Smartphones and Smart market shares

Screenshot from my BlackBerry, keynote at XXV Encuentro de las Telecomunicaciones AMETIC

Screenshot from my BlackBerry, keynote at XXV Encuentro de las Telecomunicaciones AMETIC

During nearly two decades working in the wireless industry, I have witnessed almost everything. From old pagers to ultra-modern tablets today; analog telephony, the GSM subscribers race, smartphones advent and early app ecosystems and now the early mobile platforms disruption.

I have seen literally hundreds of products launches and services alike, and, I have learnt an important lesson; there is only one reality but many, many ways of looking at it.

Specially now, with a particularly fragmented smartphone industry, if we want to understand the positioning of manufacturers and platform players (not to be confused), it is important to understand data figures and the sources behind.
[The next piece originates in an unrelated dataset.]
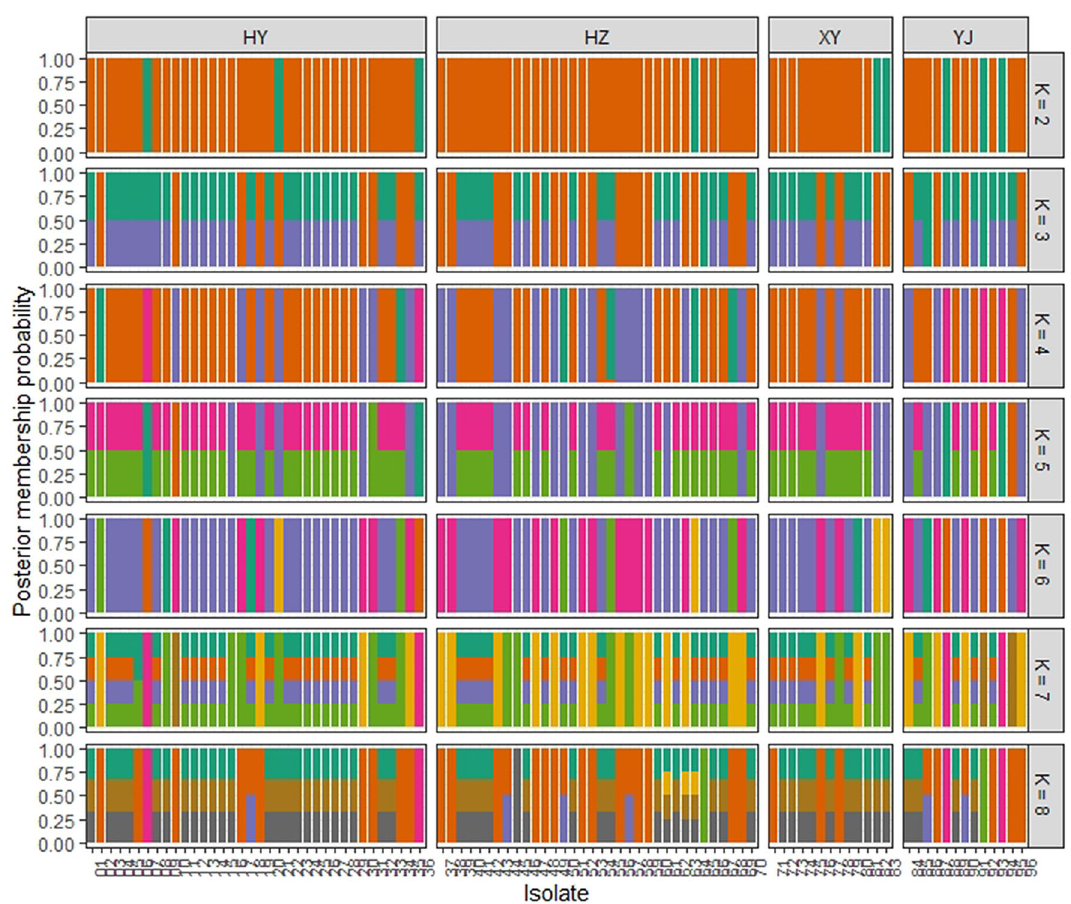
Figure 4. Discriminant analysis of principal components (DAPC) of the 96 P. polysora isolates. Posterior membership probabilities of each isolate based on the discriminant functions of DAPC. The group K was set from 2 to 8. Each isolate is represented by a vertical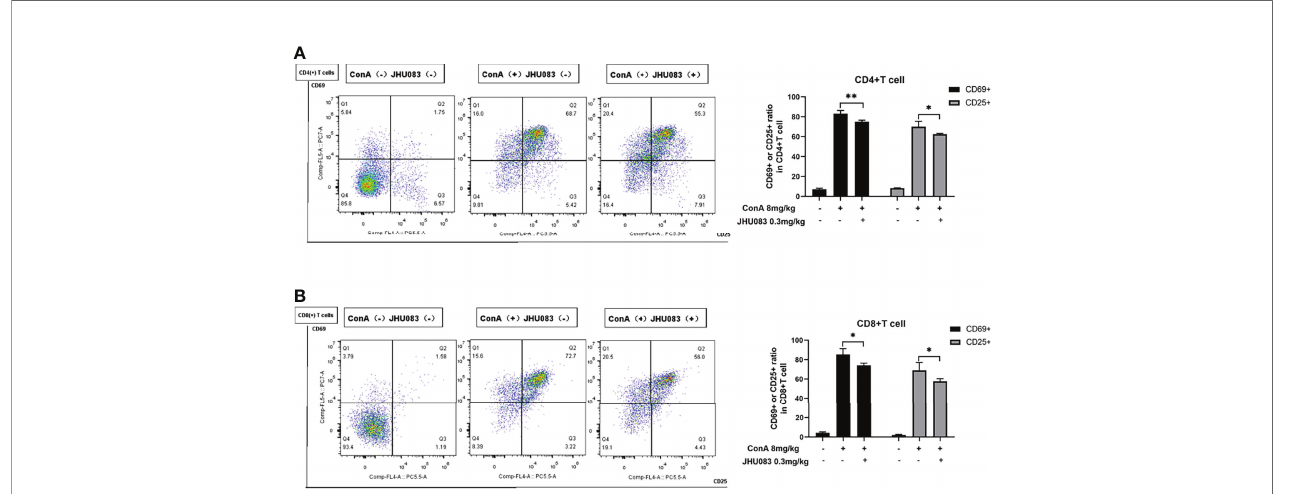
FIGURE 2 | JHU083 inhibited T cells activation in vivo . Mice of Vehicle-AIH and JHU083-AIH group were intravenously injected with 8ml/kg ConA, and Vehicle-WT group was injected with normal saline of equal volume. JHU083-AIH group was gavaged with 0.3mg/kg JHU083 24h and 1h before ConA injection, and mice of Vehicle-WT and Vehicle-AIH group were treated with equal vehicle at the same time points. (A, B) Flow cytometry was applied to analyze the expression of CD25 and CD69 of CD4(+) (A) and CD8(+) (B) T cells. Data were expressed as means ± SEM. * P < 0.05 and ** P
A recent and controversial example of that, the unavoidable comparison between ComScore and GfK figures on smartphones & platforms, released after this summer period and showing strong divergence for a, supposedly, same reality.
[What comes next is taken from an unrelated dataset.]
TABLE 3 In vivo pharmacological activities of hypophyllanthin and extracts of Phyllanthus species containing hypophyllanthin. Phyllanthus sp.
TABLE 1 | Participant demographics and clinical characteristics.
Let's start with GfK. According to GfK's July retail panel, RIM, acclaimed manufacturer of BlackBerries, grabbed a 21,8% record share of smartphone sales in Spain. GfK figures built up from direct screening of point of sale operations (invoices), meaning, pure sales to the street.

Bearing in mind GfK does not take into account corporate sales, historical RIM's sanctuary, and adding those up we can conclude one every four smartphones sold in Spain is a BlackBerry.

In contrast, ComScore data from their Mobilens report, based on, quoting literally "online survey of a national representative sample of mobile users above 13 years of age", gives opposed smartphone/platform shares to GfK.

Obviously, ComScore analysis is intrinsically different, as it refers to installed base as opposed to sell out, using a complete different methodology, based on user web interaction, by definition subject to further subjectivity compared to the indisputable invoices from point of sales.

Beyond retail sales, and their inherent seasonality cycles, campaign driven, there is even a more unquestionable reality.

Last 25th of July, Comscore released estimations on BlackBerry subscribers in UK, highlighting as many as 3,6M subscribers in that country. However, reality is there are more than 7 Million active users served through RIM's own infrastructure, managing traffic to their BlackBerries on a daily basis. The same infrastructure handling more than 15 Petabytes of data per month globally, and providing BlackBerry service to more than 2 Million happy users in Spain. Spain, a country supposedly having one fifth of those subscribers according to Comscore.

As I grow older, I tend to think there is not an absolute truth but I do believe in technology, network infrastructure and the reality we built upon that foundation.